■ **Try it**: Please copy out every line of text from all the records below without any change, and leave the pictures out of your answer.

--- START ---

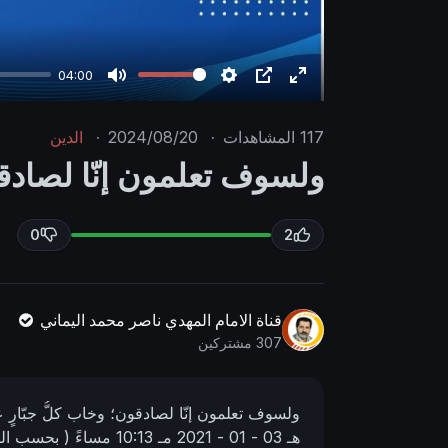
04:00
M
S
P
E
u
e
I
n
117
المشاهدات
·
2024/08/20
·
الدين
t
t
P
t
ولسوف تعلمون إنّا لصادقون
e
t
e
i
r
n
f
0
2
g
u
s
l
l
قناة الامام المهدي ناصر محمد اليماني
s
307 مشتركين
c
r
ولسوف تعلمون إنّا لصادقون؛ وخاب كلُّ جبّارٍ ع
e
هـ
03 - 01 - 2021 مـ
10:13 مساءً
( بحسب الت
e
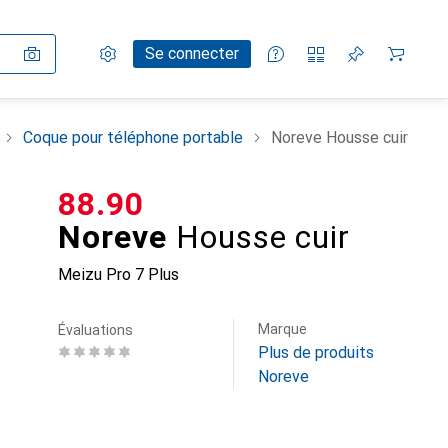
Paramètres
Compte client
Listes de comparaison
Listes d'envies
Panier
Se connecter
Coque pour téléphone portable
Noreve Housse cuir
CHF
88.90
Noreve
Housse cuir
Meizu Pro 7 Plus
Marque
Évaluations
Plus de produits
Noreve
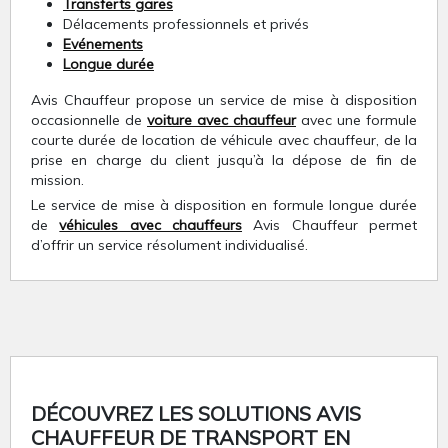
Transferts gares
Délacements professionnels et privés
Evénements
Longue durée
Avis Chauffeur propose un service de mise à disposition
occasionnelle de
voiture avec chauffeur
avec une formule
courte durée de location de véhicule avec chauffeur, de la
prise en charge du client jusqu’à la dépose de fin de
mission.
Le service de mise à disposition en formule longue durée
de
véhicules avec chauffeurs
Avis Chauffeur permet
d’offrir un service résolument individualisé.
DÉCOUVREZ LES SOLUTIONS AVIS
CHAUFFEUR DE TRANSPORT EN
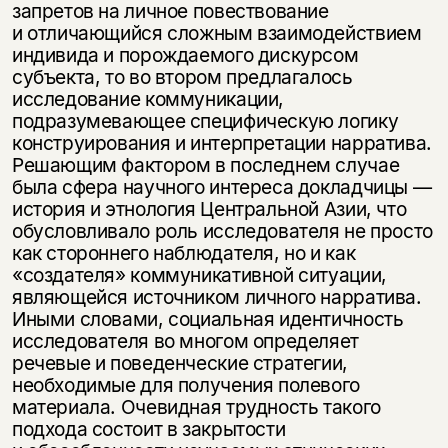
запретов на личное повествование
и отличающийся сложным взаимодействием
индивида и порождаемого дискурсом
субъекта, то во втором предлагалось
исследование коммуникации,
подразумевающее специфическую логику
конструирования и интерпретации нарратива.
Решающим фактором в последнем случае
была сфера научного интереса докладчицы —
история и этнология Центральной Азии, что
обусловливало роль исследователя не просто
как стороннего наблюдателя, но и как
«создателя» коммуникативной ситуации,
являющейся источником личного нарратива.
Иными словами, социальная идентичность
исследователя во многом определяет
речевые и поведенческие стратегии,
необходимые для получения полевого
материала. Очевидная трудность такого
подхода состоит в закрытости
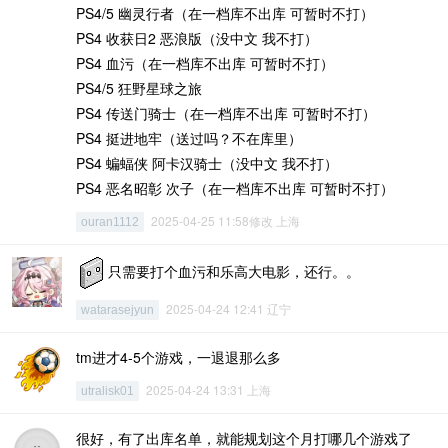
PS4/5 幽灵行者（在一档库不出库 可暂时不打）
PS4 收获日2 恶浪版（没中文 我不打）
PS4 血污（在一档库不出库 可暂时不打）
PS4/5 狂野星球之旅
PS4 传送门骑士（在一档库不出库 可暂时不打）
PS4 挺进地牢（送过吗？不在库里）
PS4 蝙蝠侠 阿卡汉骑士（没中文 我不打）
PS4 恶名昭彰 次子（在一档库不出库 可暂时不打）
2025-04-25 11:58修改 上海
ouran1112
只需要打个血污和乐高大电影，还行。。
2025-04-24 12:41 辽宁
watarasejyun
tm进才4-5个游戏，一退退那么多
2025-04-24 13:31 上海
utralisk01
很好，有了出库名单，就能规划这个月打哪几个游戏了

--- END ---

■ **Response to this task**:
04:00
M
S
P
E
u
e
I
n
117
المشاهدات
·
2024/08/20
·
الدين
t
t
P
t
ولسوف تعلمون إنّا لصادقون
e
t
e
i
r
n
f
0
2
g
u
s
l
l
قناة الامام المهدي ناصر محمد اليماني
s
307 مشتركين
c
r
ولسوف تعلمون إنّا لصادقون؛ وخاب كلُّ جبّارٍ ع
e
هـ
03 - 01 - 2021 مـ
10:13 مساءً
( بحسب الت
e
Paramètres
Compte client
Listes de comparaison
Listes d'envies
Panier
Se connecter
Coque pour téléphone portable
Noreve Housse cuir
CHF
88.90
Noreve
Housse cuir
Meizu Pro 7 Plus
Marque
Évaluations
Plus de produits
Noreve
Transferts gares
Délacements professionnels et privés
Evénements
Longue durée
Avis Chauffeur propose un service de mise à disposition
occasionnelle de
voiture avec chauffeur
avec une formule
courte durée de location de véhicule avec chauffeur, de la
prise en charge du client jusqu’à la dépose de fin de
mission.
Le service de mise à disposition en formule longue durée
de
véhicules avec chauffeurs
Avis Chauffeur permet
d’offrir un service résolument individualisé.
DÉCOUVREZ LES SOLUTIONS AVIS
CHAUFFEUR DE TRANSPORT EN
запретов на личное повествование
и отличающийся сложным взаимодействием
индивида и порождаемого дискурсом
субъекта, то во втором предлагалось
исследование коммуникации,
подразумевающее специфическую логику
конструирования и интерпретации нарратива.
Решающим фактором в последнем случае
была сфера научного интереса докладчицы —
история и этнология Центральной Азии, что
обусловливало роль исследователя не просто
как стороннего наблюдателя, но и как
«создателя» коммуникативной ситуации,
являющейся источником личного нарратива.
Иными словами, социальная идентичность
исследователя во многом определяет
речевые и поведенческие стратегии,
необходимые для получения полевого
материала. Очевидная трудность такого
подхода состоит в закрытости
PS4/5 幽灵行者（在一档库不出库 可暂时不打）
PS4 收获日2 恶浪版（没中文 我不打）
PS4 血污（在一档库不出库 可暂时不打）
PS4/5 狂野星球之旅
PS4 传送门骑士（在一档库不出库 可暂时不打）
PS4 挺进地牢（送过吗？不在库里）
PS4 蝙蝠侠 阿卡汉骑士（没中文 我不打）
PS4 恶名昭彰 次子（在一档库不出库 可暂时不打）
2025-04-25 11:58修改 上海
ouran1112
只需要打个血污和乐高大电影，还行。。
2025-04-24 12:41 辽宁
watarasejyun
tm进才4-5个游戏，一退退那么多
2025-04-24 13:31 上海
utralisk01
很好，有了出库名单，就能规划这个月打哪几个游戏了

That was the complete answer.